• _Your goal_: Please reproduce the entries exactly as they appear below, but not the pictures.

** Data supplied follows **

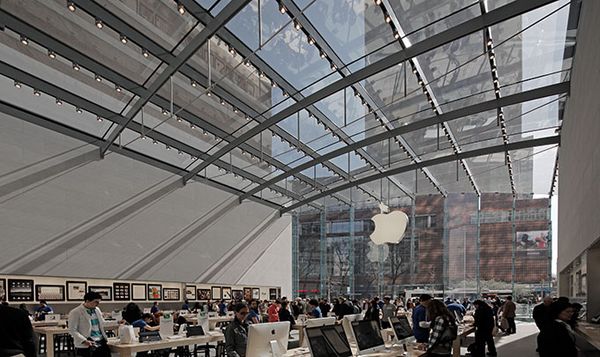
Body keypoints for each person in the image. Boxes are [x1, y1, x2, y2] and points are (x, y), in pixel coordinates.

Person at [68, 291, 111, 357]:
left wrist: (117, 322)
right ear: (87, 301)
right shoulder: (75, 312)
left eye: (99, 302)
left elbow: (102, 323)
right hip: (87, 343)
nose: (97, 304)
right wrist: (84, 341)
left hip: (100, 341)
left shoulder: (97, 310)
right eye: (96, 302)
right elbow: (72, 330)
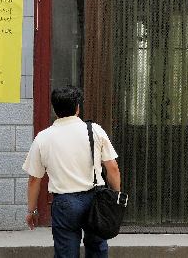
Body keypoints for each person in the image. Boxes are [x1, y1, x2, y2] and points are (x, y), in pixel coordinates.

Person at [23, 85, 121, 258]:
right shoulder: (94, 130)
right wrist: (115, 198)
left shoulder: (43, 138)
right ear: (78, 107)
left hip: (64, 203)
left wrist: (32, 211)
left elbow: (34, 180)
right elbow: (112, 167)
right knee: (97, 248)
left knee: (66, 253)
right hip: (95, 199)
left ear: (54, 109)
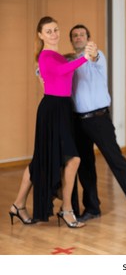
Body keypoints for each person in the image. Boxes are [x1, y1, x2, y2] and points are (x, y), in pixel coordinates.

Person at [8, 16, 94, 228]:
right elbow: (62, 71)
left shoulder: (57, 55)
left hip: (62, 108)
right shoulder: (45, 56)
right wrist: (85, 58)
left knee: (42, 160)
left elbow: (61, 75)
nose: (54, 34)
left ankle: (18, 205)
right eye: (49, 31)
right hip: (51, 109)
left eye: (56, 29)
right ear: (40, 35)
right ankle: (66, 210)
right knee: (72, 159)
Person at [67, 24, 126, 222]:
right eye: (75, 36)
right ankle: (92, 208)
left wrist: (91, 53)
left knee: (115, 160)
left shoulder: (96, 56)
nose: (78, 38)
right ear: (71, 40)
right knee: (85, 166)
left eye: (82, 35)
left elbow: (94, 56)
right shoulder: (70, 61)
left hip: (99, 119)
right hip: (78, 121)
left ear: (88, 38)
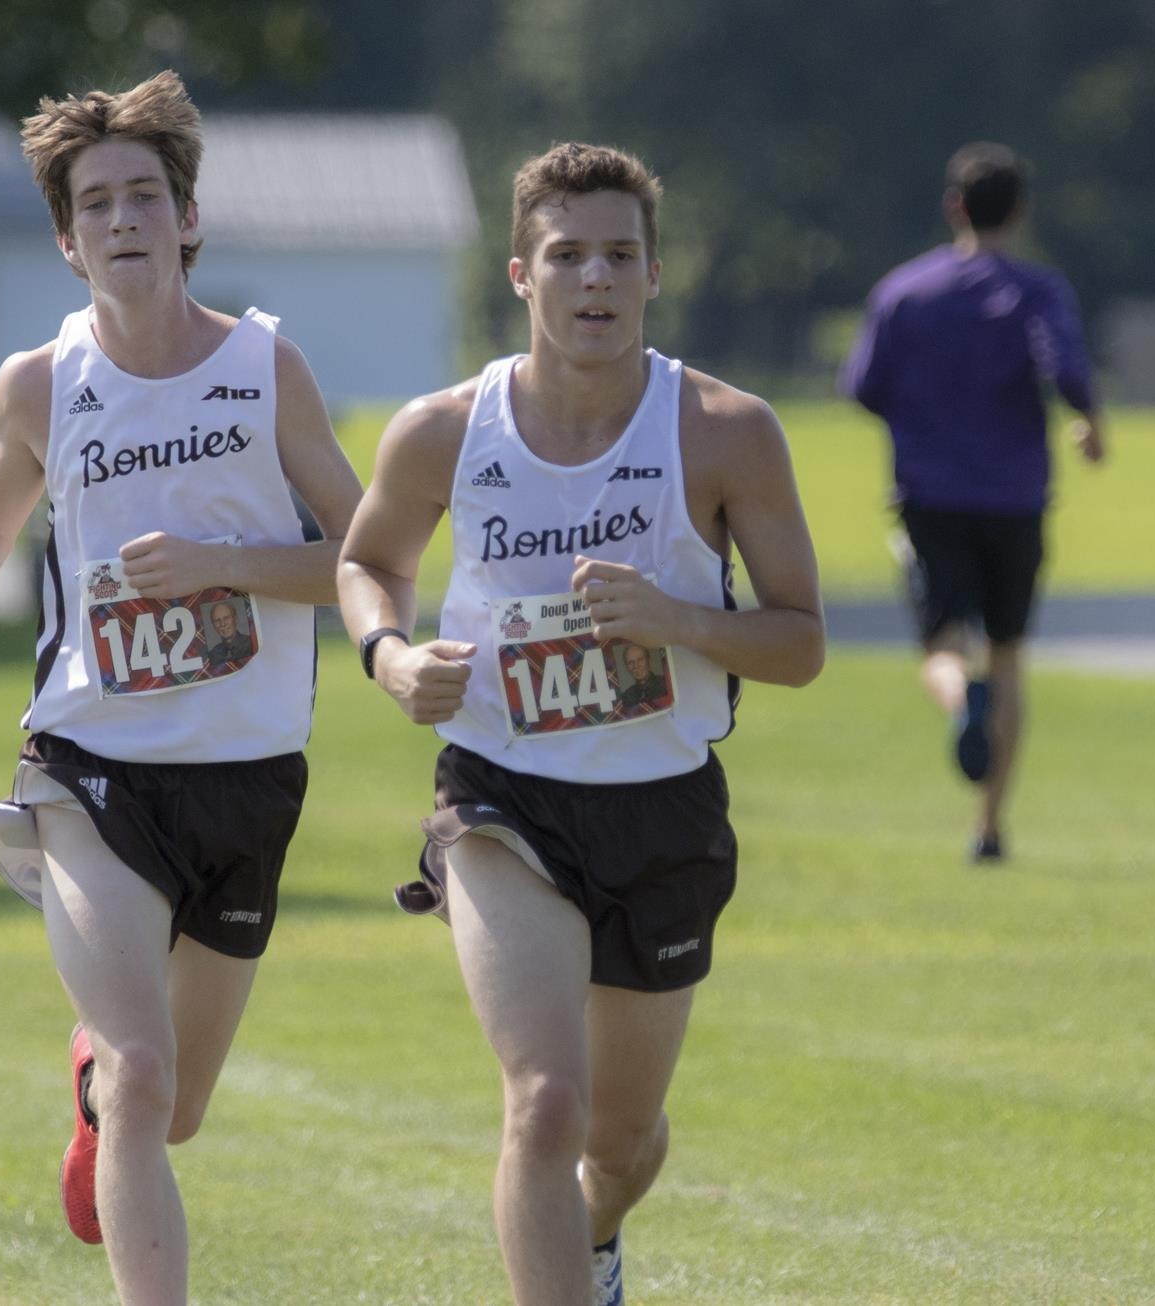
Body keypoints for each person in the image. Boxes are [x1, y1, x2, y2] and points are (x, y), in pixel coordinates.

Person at [0, 69, 362, 1303]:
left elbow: (369, 560)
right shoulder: (39, 384)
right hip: (87, 771)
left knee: (173, 1106)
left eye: (144, 196)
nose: (122, 220)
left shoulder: (265, 369)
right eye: (96, 203)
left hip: (247, 777)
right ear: (65, 239)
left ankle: (95, 1099)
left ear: (186, 220)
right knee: (148, 1070)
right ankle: (116, 1091)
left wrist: (224, 565)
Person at [337, 142, 823, 1306]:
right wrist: (389, 655)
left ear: (653, 274)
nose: (592, 278)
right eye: (567, 254)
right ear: (520, 273)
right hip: (500, 796)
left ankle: (592, 1239)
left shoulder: (723, 429)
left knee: (619, 1142)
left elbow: (800, 638)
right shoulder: (441, 431)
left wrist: (676, 620)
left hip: (660, 813)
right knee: (542, 1100)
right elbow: (365, 561)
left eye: (617, 255)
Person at [842, 141, 1106, 864]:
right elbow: (1068, 368)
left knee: (940, 646)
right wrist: (1088, 422)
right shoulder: (1038, 290)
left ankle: (962, 701)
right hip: (1016, 497)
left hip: (930, 495)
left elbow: (864, 387)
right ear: (1019, 210)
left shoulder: (904, 292)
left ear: (953, 205)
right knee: (1010, 654)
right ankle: (989, 827)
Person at [614, 643, 669, 712]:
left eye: (640, 660)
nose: (636, 666)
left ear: (648, 659)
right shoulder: (626, 697)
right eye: (631, 662)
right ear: (626, 666)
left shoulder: (665, 683)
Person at [202, 598, 253, 669]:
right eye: (217, 620)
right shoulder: (213, 655)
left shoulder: (251, 644)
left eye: (226, 618)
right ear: (213, 625)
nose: (222, 624)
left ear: (235, 618)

** End of Data supplied **

• _Your solution_:
Body keypoints for each person in the image. Boxes are [x1, y1, x2, y2] and points are (x, y), in pixel coordinates.

Person at [68, 291, 111, 357]:
left wrist: (117, 322)
right ear: (87, 301)
right shoulder: (75, 312)
left eye: (99, 302)
left elbow: (102, 323)
right hip: (87, 343)
nose: (97, 304)
right wrist: (84, 341)
left hip: (100, 341)
left shoulder: (97, 310)
right eye: (96, 302)
right elbow: (72, 330)
Body keypoints for each person in the image. Boxes are [x1, y1, x2, y2] and points are (x, y), in pixel coordinates.

Person at [23, 85, 121, 258]:
right shoulder: (94, 130)
right wrist: (115, 198)
left shoulder: (43, 138)
right ear: (78, 107)
left hip: (64, 203)
left wrist: (32, 211)
left elbow: (34, 180)
right elbow: (112, 167)
right knee: (97, 248)
left knee: (66, 253)
right hip: (95, 199)
left ear: (54, 109)
Body keypoints for each person in the image. Boxes are [x1, y1, x2, y2] and points are (x, y), in pixel coordinates.

Person at [8, 16, 94, 228]:
right elbow: (62, 71)
left shoulder: (57, 55)
left hip: (62, 108)
right shoulder: (45, 56)
right wrist: (85, 58)
left knee: (42, 160)
left elbow: (61, 75)
nose: (54, 34)
left ankle: (18, 205)
right eye: (49, 31)
right hip: (51, 109)
left eye: (56, 29)
right ear: (40, 35)
right ankle: (66, 210)
right knee: (72, 159)
Person at [67, 24, 126, 222]:
right eye: (75, 36)
right ankle: (92, 208)
left wrist: (91, 53)
left knee: (115, 160)
left shoulder: (96, 56)
nose: (78, 38)
right ear: (71, 40)
right knee: (85, 166)
left eye: (82, 35)
left elbow: (94, 56)
right shoulder: (70, 61)
left hip: (99, 119)
right hip: (78, 121)
left ear: (88, 38)
Body keypoints for each person in the image. Boxes are [x1, y1, x2, y2] and points are (x, y), in pixel coordinates.

Person at [0, 69, 362, 1303]:
left elbow: (369, 560)
right shoulder: (39, 384)
right hip: (87, 771)
left knee: (173, 1106)
left eye: (144, 196)
nose: (122, 220)
left shoulder: (265, 369)
right eye: (96, 203)
left hip: (247, 777)
right ear: (65, 239)
left ankle: (95, 1099)
left ear: (186, 220)
right knee: (148, 1070)
right ankle: (116, 1091)
left wrist: (224, 565)
Person at [337, 142, 823, 1306]:
right wrist: (389, 655)
left ear: (653, 274)
nose: (592, 278)
right eye: (567, 254)
right ear: (520, 273)
right hip: (500, 796)
left ankle: (592, 1239)
left shoulder: (723, 429)
left knee: (619, 1142)
left elbow: (800, 638)
right shoulder: (441, 431)
left wrist: (676, 620)
left hip: (660, 813)
right knee: (542, 1100)
right elbow: (365, 561)
left eye: (617, 255)
Person at [842, 141, 1106, 864]:
right elbow: (1068, 368)
left knee: (940, 646)
right wrist: (1088, 422)
right shoulder: (1038, 290)
left ankle: (962, 701)
right hip: (1016, 497)
left hip: (930, 495)
left elbow: (864, 387)
right ear: (1019, 210)
left shoulder: (904, 292)
left ear: (953, 205)
right knee: (1010, 654)
right ankle: (989, 827)
Person at [614, 643, 669, 712]:
left eye: (640, 660)
nose: (636, 666)
left ear: (648, 659)
right shoulder: (626, 697)
right eye: (631, 662)
right ear: (626, 666)
left shoulder: (665, 683)
Person at [202, 598, 253, 669]:
right eye: (217, 620)
right shoulder: (213, 655)
left shoulder: (251, 644)
left eye: (226, 618)
right ear: (213, 625)
nose: (222, 624)
left ear: (235, 618)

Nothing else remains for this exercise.